Last year, I drew attention to the fact that there was still a great scarcity of schools in the built-up areas, particularly in Dublin. While I agree great work has been done, nevertheless large numbers of Dublin parents still have to send their children to schools in the centre of the city and while I am aware there are school buses at cheap fares, a large number of children cannot avail of them because they do not go anywhere near the schools.
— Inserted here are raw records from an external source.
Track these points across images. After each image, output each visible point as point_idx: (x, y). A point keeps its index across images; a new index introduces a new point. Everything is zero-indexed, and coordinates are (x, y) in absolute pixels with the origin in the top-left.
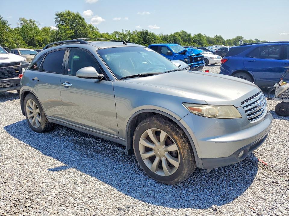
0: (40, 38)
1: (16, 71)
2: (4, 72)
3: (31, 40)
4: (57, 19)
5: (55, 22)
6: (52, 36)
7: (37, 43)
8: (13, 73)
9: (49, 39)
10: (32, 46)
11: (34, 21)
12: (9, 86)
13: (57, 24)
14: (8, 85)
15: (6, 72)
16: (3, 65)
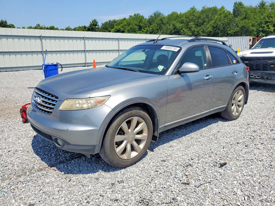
1: (271, 65)
2: (253, 65)
8: (268, 67)
12: (258, 78)
14: (258, 76)
15: (262, 65)
16: (261, 58)
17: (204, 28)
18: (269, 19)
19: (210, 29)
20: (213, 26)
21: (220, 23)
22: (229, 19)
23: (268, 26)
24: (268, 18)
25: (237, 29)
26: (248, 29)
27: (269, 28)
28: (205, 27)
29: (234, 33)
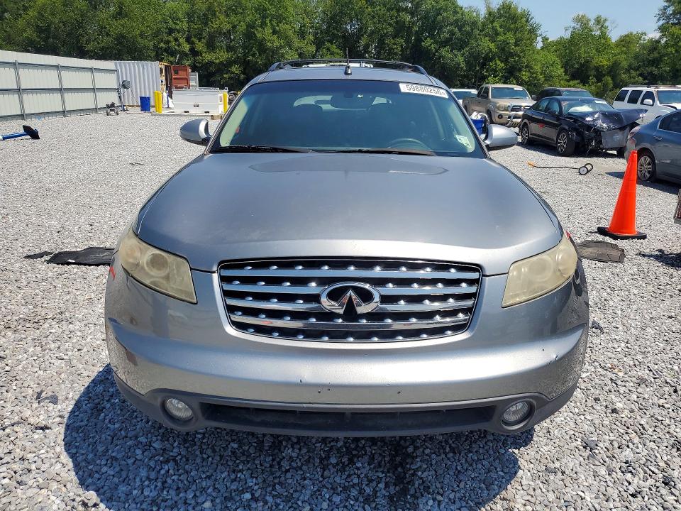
0: (603, 61)
3: (582, 65)
4: (665, 9)
5: (656, 18)
6: (636, 57)
7: (593, 72)
9: (625, 64)
10: (578, 81)
11: (605, 20)
13: (661, 22)
17: (8, 30)
18: (175, 23)
19: (29, 33)
20: (38, 26)
21: (56, 20)
22: (79, 12)
23: (176, 40)
24: (173, 21)
25: (107, 41)
26: (134, 43)
27: (179, 45)
28: (11, 27)
29: (102, 49)
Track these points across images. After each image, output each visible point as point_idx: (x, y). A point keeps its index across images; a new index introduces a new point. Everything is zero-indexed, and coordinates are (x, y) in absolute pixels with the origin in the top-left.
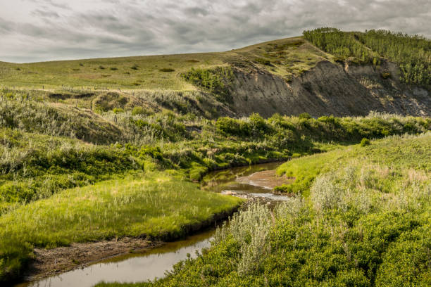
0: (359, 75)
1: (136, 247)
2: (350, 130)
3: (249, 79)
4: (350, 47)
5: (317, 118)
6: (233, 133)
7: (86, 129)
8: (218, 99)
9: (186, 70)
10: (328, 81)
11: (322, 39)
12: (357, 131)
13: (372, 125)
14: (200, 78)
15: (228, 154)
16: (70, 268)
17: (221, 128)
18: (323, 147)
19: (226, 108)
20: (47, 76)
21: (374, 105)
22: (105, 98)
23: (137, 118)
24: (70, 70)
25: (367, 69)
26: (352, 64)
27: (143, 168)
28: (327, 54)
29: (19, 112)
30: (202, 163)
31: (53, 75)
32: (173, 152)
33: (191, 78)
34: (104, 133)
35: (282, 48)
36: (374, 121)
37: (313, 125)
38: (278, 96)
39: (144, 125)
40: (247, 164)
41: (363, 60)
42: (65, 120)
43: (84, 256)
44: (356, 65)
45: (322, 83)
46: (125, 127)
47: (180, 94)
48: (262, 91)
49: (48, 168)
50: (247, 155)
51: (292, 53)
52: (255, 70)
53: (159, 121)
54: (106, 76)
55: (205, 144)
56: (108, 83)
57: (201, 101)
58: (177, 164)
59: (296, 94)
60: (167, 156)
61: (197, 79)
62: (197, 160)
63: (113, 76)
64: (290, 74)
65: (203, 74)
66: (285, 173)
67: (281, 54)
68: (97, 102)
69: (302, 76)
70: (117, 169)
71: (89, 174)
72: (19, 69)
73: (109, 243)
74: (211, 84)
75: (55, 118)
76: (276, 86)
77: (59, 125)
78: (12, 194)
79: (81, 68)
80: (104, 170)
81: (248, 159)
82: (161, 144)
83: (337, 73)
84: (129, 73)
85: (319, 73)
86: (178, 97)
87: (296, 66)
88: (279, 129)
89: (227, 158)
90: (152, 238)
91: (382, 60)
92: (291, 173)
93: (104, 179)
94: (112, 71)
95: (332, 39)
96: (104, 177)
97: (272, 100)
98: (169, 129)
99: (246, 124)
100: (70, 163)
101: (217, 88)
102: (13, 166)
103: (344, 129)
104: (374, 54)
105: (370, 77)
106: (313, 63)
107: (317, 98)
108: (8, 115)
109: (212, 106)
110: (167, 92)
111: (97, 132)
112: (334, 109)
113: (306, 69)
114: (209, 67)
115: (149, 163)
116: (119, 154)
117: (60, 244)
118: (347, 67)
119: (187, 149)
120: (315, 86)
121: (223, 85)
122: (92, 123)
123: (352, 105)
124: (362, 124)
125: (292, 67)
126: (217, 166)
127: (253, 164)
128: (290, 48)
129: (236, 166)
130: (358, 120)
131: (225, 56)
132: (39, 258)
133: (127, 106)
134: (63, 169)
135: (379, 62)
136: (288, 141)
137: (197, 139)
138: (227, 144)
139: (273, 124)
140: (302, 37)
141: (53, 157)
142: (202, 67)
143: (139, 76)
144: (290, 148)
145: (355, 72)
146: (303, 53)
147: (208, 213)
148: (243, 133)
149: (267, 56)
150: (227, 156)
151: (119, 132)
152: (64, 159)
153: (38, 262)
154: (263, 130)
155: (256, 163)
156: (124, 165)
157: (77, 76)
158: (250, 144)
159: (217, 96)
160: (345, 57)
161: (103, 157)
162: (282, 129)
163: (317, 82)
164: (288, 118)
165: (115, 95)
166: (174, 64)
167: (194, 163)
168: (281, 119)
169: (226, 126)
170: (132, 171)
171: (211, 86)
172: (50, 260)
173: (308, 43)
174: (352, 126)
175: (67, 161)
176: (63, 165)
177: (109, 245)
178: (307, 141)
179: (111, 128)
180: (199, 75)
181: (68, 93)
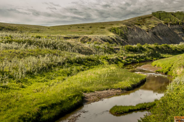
0: (174, 28)
1: (117, 92)
2: (174, 49)
3: (133, 30)
4: (170, 18)
5: (161, 45)
6: (131, 51)
7: (80, 50)
8: (122, 38)
9: (110, 27)
10: (162, 31)
11: (159, 15)
12: (176, 49)
13: (182, 47)
14: (115, 31)
15: (130, 58)
16: (98, 100)
17: (127, 49)
18: (164, 56)
19: (125, 42)
20: (59, 31)
21: (180, 40)
22: (83, 38)
23: (96, 45)
24: (67, 28)
25: (177, 26)
26: (171, 24)
27: (104, 64)
28: (161, 21)
29: (58, 44)
30: (122, 62)
31: (61, 30)
32: (112, 58)
33: (112, 30)
34: (87, 51)
35: (144, 19)
36: (182, 46)
37: (160, 48)
38: (144, 37)
39: (99, 48)
40: (137, 62)
41: (175, 23)
42: (73, 46)
43: (101, 96)
44: (173, 25)
45: (160, 32)
46: (93, 49)
47: (109, 37)
48: (138, 35)
49: (73, 64)
50: (137, 59)
51: (148, 21)
52: (135, 27)
53: (104, 46)
54: (80, 30)
55: (122, 55)
56: (81, 33)
57: (116, 39)
58: (113, 62)
59: (150, 36)
60: (110, 59)
61: (114, 31)
62: (120, 61)
63: (83, 30)
64: (148, 28)
65: (116, 29)
66: (156, 65)
67: (144, 21)
68: (81, 40)
69: (152, 29)
70: (95, 64)
71: (86, 66)
72: (49, 29)
73: (108, 91)
74: (119, 33)
75: (70, 46)
76: (143, 33)
77: (72, 48)
78: (64, 73)
79: (71, 28)
80: (91, 64)
81: (137, 60)
82: (107, 55)
83: (165, 28)
84: (88, 29)
85: (158, 28)
86: (108, 38)
87: (150, 25)
88: (147, 49)
89: (130, 60)
90: (122, 89)
91: (182, 23)
92: (159, 65)
93: (92, 68)
94: (83, 29)
95: (163, 15)
96: (92, 67)
97: (141, 38)
98: (108, 49)
99: (136, 47)
100: (80, 62)
101: (121, 34)
102: (62, 63)
103: (171, 49)
104: (180, 21)
105: (178, 29)
106: (156, 24)
107: (158, 37)
108: (54, 45)
109: (120, 41)
110: (104, 36)
111: (84, 51)
112: (165, 42)
113: (154, 27)
114: (118, 26)
115: (105, 62)
116: (95, 59)
117: (91, 92)
118: (169, 25)
119: (116, 57)
120: (157, 33)
121: (123, 33)
122: (82, 47)
123: (171, 40)
124: (178, 47)
125: (148, 26)
126: (127, 63)
127: (139, 62)
128: (147, 19)
129: (134, 63)
130: (176, 45)
131: (123, 22)
132: (86, 96)
133: (91, 41)
134: (78, 64)
135: (182, 24)
136: (151, 53)
137: (118, 53)
138: (130, 55)
139: (145, 47)
140: (151, 15)
141: (74, 60)
142: (116, 26)
143: (92, 30)
144: (152, 56)
145: (172, 27)
146: (152, 21)
147: (139, 80)
148: (135, 51)
149: (138, 22)
150: (130, 59)
151: (92, 51)
152: (77, 61)
153: (86, 98)
154: (142, 50)
155: (140, 62)
156: (98, 63)
157: (70, 31)
158: (138, 55)
159: (122, 37)
160: (168, 22)
161: (90, 60)
162: (149, 49)
163: (158, 31)
164: (151, 45)
165: (87, 37)
166: (105, 25)
167: (119, 62)
168: (148, 46)
169: (128, 48)
170: (101, 65)
171: (119, 34)
172: (90, 97)
173: (154, 17)
174: (174, 48)
175: (78, 61)
176: (77, 63)
177: (108, 92)
178: (158, 54)
179: (88, 49)
180: (114, 29)
181: (70, 37)
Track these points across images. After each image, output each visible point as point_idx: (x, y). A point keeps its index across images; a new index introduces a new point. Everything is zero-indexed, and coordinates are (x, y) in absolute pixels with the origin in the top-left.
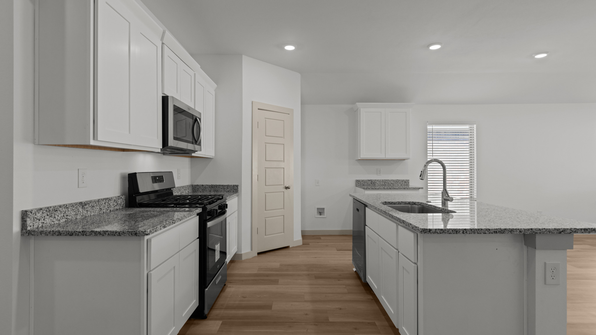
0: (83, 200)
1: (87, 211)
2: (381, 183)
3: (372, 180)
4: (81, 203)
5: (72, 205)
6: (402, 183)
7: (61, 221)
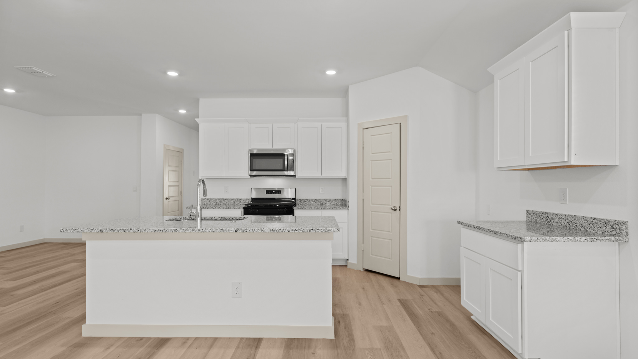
0: (224, 198)
1: (226, 202)
2: (562, 223)
3: (547, 213)
4: (223, 199)
5: (219, 199)
6: (604, 228)
7: (214, 204)
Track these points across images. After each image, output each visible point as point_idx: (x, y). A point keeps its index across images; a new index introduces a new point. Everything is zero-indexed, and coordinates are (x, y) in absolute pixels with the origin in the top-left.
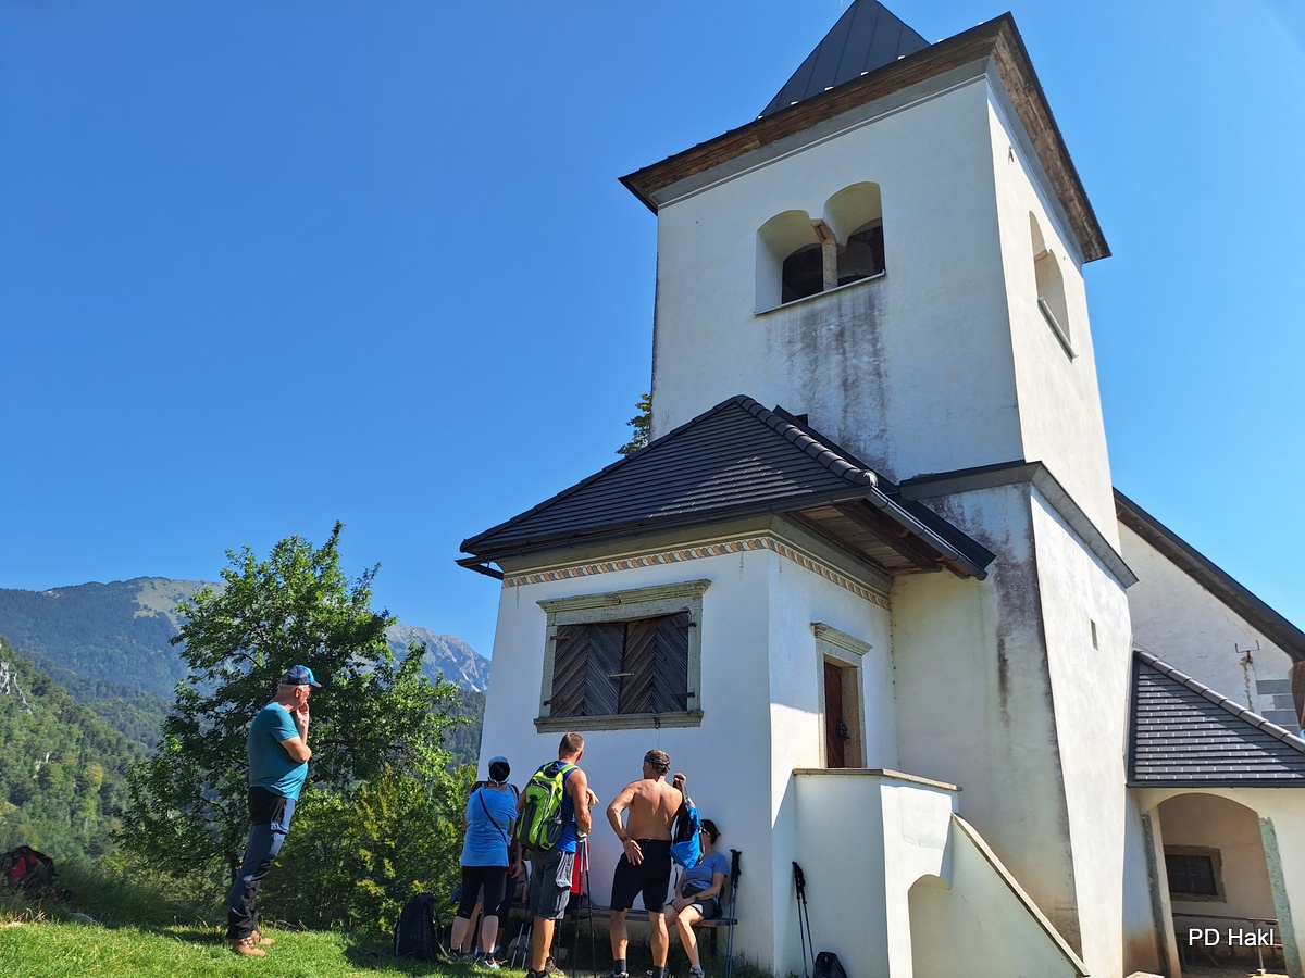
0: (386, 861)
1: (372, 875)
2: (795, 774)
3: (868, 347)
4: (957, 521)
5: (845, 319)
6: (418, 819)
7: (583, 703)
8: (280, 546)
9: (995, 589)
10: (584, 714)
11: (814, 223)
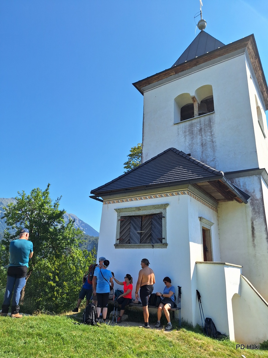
0: (56, 276)
1: (52, 280)
2: (196, 263)
3: (209, 134)
4: (238, 186)
5: (202, 125)
6: (65, 265)
7: (129, 240)
8: (33, 190)
9: (250, 206)
10: (129, 243)
11: (192, 97)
Then we come to the question of finances. The Minister should use his good offices with C.I.E. to see that children are not stopped from attending schools because they lack the few pence. I know that children fail to attend school sometimes because their parents have not got the couple of pence, particularly during the lean part of the week. In my opinion, the fact that the parents have not got the few necessary pence should not be allowed to stop children attending school. Children ought to be able to travel for a penny. During the year, I asked a supplementary question on the matter of corporal punishment in schools. The case I mentioned was of a girl of eight years of age, a quiet mannerly girl, who got a box on the jaw because when another girl's name was called in Irish by the teacher, she answered. There were no grounds whatsoever for boxing that little girl on the jaw. I can understand Deputy Lindsay's point that many children are bold and deserve to be punished but here and there you get a teacher who has a sadistic touch in his or her make-up and who likes to box people around. I hope the Minister will watch out for that sort of teacher.

That brings me to the point made by Deputy Lindsay, that some teachers are not in the business because of their love of it but because of the money. It is not their natural vocation. I agree that happens. I know teachers who are engaged in business to such an extent that they are more interested in business than in the vocation of teaching. Possibly that type of teacher would be irritable and too free with his hands. If he were naturally inclined towards the vocation of teaching, probably he would have understanding and would not inflict punishment except where it was desirable. In the particular case I mentioned, there was no justification.

All of us have bees in our bonnets about some matters affecting various Departments and this is the bee in my bonnet—the lack of physical training in our schools.

Progress reported; Committee to sit again.